(Extracted rows)
= = = =

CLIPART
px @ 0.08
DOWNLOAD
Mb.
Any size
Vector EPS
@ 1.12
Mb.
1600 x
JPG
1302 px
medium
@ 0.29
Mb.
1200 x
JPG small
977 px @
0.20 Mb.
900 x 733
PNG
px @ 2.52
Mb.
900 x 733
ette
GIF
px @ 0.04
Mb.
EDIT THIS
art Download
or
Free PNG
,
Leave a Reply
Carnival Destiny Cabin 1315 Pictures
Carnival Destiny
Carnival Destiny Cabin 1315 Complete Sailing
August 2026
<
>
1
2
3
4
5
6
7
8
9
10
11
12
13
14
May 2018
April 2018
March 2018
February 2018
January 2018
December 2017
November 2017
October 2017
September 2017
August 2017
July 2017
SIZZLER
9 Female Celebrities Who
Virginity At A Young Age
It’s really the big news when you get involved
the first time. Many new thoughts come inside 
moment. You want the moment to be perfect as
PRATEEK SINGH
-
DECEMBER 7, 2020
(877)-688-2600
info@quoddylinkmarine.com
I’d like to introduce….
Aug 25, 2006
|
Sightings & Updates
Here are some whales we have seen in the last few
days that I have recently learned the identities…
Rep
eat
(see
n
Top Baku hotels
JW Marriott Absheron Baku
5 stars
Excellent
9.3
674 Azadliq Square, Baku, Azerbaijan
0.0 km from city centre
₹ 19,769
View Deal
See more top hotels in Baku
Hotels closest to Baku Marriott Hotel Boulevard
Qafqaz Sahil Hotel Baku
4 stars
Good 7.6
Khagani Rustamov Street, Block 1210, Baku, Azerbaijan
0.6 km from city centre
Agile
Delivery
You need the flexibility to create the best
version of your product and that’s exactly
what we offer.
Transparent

= = = =

## [Requirement]
Could you write out every one of these rows again, line for line and without any changes?

## [Task output]
CLIPART
px @ 0.08
DOWNLOAD
Mb.
Any size
Vector EPS
@ 1.12
Mb.
1600 x
JPG
1302 px
medium
@ 0.29
Mb.
1200 x
JPG small
977 px @
0.20 Mb.
900 x 733
PNG
px @ 2.52
Mb.
900 x 733
ette
GIF
px @ 0.04
Mb.
EDIT THIS
art Download
or
Free PNG
,
Leave a Reply
Carnival Destiny Cabin 1315 Pictures
Carnival Destiny
Carnival Destiny Cabin 1315 Complete Sailing
August 2026
<
>
1
2
3
4
5
6
7
8
9
10
11
12
13
14
May 2018
April 2018
March 2018
February 2018
January 2018
December 2017
November 2017
October 2017
September 2017
August 2017
July 2017
SIZZLER
9 Female Celebrities Who
Virginity At A Young Age
It’s really the big news when you get involved
the first time. Many new thoughts come inside 
moment. You want the moment to be perfect as
PRATEEK SINGH
-
DECEMBER 7, 2020
(877)-688-2600
info@quoddylinkmarine.com
I’d like to introduce….
Aug 25, 2006
|
Sightings & Updates
Here are some whales we have seen in the last few
days that I have recently learned the identities…
Rep
eat
(see
n
Top Baku hotels
JW Marriott Absheron Baku
5 stars
Excellent
9.3
674 Azadliq Square, Baku, Azerbaijan
0.0 km from city centre
₹ 19,769
View Deal
See more top hotels in Baku
Hotels closest to Baku Marriott Hotel Boulevard
Qafqaz Sahil Hotel Baku
4 stars
Good 7.6
Khagani Rustamov Street, Block 1210, Baku, Azerbaijan
0.6 km from city centre
Agile
Delivery
You need the flexibility to create the best
version of your product and that’s exactly
what we offer.
Transparent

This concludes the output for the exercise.